* [What to work on] For each line of the data below, test for "round". Report only the number of lines that pass.

----------------------------------------

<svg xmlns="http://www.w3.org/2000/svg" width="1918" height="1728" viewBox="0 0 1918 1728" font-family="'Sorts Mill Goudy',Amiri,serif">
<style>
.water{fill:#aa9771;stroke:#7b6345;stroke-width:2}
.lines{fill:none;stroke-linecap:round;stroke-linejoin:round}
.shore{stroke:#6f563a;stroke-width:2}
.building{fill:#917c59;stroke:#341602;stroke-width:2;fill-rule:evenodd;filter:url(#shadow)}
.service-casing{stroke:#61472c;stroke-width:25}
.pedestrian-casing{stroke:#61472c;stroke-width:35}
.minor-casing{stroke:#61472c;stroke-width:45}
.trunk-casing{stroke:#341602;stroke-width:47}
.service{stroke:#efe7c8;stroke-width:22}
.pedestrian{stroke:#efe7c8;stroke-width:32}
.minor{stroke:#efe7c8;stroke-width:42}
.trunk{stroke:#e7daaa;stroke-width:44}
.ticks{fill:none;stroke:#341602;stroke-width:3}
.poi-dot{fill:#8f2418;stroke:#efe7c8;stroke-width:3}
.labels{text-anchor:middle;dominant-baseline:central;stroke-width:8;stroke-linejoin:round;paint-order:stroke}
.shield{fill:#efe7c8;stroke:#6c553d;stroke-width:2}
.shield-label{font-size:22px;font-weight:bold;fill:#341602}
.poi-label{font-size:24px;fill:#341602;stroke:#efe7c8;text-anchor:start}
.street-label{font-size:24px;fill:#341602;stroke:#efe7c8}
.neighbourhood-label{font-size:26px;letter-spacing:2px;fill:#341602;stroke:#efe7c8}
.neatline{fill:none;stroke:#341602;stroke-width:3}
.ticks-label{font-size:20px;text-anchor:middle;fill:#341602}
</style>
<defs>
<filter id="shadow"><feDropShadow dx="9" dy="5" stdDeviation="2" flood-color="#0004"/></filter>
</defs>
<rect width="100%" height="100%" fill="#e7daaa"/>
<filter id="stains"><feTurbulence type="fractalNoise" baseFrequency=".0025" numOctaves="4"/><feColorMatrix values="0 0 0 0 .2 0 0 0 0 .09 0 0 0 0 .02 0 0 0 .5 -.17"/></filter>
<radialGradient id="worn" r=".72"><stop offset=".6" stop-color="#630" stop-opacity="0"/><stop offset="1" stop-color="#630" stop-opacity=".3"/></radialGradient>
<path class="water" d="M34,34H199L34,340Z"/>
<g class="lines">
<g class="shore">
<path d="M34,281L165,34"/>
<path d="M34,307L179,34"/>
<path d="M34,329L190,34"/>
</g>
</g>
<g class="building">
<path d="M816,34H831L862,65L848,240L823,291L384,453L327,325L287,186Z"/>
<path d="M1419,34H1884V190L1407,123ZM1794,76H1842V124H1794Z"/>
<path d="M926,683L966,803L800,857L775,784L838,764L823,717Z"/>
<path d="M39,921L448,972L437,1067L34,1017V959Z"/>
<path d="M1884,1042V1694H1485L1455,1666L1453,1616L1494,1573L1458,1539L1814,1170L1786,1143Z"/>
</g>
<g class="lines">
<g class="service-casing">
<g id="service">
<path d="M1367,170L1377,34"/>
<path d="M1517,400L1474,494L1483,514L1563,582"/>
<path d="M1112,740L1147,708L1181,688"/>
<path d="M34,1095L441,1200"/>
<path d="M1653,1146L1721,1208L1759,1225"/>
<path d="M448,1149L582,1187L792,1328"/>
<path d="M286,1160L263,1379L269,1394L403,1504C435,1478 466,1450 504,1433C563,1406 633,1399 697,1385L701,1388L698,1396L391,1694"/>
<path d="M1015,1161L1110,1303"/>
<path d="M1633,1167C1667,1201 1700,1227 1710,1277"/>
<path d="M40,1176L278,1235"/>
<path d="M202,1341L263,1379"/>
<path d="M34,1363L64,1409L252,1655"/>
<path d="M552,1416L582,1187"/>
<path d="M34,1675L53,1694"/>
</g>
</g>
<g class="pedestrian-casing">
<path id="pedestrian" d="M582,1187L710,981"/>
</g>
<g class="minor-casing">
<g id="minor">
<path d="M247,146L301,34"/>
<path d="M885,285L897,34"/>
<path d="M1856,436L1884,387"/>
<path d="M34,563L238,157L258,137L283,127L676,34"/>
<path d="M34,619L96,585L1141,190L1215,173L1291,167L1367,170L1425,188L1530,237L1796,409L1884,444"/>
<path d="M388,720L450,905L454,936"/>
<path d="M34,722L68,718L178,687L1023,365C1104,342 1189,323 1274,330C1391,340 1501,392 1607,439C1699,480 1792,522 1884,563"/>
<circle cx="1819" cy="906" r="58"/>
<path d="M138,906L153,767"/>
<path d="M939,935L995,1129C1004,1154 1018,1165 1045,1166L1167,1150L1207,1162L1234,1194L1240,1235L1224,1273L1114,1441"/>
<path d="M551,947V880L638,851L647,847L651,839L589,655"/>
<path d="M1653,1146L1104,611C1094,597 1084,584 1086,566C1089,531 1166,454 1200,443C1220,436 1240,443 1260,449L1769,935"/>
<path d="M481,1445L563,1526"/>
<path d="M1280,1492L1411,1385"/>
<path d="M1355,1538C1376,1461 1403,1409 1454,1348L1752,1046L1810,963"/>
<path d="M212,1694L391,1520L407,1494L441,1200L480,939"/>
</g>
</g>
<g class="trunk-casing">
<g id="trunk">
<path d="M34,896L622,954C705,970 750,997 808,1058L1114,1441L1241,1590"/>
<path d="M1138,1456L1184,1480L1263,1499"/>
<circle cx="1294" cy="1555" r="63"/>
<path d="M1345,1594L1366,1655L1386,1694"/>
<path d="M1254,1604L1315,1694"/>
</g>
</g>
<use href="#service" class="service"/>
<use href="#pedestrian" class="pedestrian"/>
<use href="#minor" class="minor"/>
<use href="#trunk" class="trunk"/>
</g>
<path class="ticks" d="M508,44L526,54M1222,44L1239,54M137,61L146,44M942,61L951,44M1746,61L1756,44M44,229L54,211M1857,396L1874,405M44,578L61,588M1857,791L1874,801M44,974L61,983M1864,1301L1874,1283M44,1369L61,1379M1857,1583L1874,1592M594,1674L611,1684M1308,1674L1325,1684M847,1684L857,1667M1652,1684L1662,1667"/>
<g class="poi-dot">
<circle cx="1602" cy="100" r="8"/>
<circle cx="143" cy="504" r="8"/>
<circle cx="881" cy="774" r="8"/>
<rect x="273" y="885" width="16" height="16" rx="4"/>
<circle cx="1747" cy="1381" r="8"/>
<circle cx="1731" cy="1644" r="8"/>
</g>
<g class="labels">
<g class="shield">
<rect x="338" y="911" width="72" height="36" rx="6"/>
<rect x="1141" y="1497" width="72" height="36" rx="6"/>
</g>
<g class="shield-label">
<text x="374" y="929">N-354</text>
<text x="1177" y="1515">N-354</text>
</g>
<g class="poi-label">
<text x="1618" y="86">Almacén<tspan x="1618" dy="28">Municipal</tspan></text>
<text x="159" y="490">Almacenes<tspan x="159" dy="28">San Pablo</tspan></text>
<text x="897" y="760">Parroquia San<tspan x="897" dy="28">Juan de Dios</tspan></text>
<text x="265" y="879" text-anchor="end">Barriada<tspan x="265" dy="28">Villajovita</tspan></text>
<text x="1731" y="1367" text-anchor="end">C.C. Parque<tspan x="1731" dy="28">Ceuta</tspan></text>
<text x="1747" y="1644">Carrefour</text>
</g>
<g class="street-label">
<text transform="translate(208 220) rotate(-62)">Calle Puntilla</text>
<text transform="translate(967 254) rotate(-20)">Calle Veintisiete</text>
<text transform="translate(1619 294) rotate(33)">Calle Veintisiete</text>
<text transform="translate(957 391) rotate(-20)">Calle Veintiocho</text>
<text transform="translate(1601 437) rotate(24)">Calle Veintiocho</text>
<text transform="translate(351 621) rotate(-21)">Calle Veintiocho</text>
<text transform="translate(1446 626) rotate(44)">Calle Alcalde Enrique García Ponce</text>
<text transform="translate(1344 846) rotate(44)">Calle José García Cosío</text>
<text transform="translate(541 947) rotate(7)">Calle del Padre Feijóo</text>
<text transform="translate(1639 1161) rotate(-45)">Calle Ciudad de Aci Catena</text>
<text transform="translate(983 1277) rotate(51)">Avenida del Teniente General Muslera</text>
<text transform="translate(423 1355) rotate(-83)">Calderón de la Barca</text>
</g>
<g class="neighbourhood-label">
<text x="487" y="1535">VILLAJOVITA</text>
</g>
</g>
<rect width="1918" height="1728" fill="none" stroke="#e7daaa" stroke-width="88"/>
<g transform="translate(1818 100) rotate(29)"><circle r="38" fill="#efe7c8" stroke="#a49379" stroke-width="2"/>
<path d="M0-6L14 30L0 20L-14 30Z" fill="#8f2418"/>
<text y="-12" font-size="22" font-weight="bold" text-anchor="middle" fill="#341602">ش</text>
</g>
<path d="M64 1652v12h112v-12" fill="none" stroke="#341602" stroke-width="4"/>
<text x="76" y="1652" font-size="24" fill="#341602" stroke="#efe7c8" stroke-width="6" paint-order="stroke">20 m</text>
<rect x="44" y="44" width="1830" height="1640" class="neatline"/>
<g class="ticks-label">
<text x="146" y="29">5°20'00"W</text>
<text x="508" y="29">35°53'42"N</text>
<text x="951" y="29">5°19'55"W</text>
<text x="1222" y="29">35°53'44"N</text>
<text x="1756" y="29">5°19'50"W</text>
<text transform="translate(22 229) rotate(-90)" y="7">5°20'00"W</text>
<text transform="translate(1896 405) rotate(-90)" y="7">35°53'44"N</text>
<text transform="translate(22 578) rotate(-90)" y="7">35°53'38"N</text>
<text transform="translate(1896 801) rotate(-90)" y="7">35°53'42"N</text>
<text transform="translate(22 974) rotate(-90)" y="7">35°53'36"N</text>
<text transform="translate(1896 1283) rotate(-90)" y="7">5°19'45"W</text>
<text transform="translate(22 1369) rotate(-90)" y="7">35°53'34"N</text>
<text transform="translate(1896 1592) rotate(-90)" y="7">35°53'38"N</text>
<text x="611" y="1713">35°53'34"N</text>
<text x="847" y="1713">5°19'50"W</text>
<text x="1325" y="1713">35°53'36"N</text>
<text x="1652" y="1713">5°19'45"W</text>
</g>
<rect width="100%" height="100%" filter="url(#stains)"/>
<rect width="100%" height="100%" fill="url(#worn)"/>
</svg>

----------------------------------------

* [Finished exercise] 2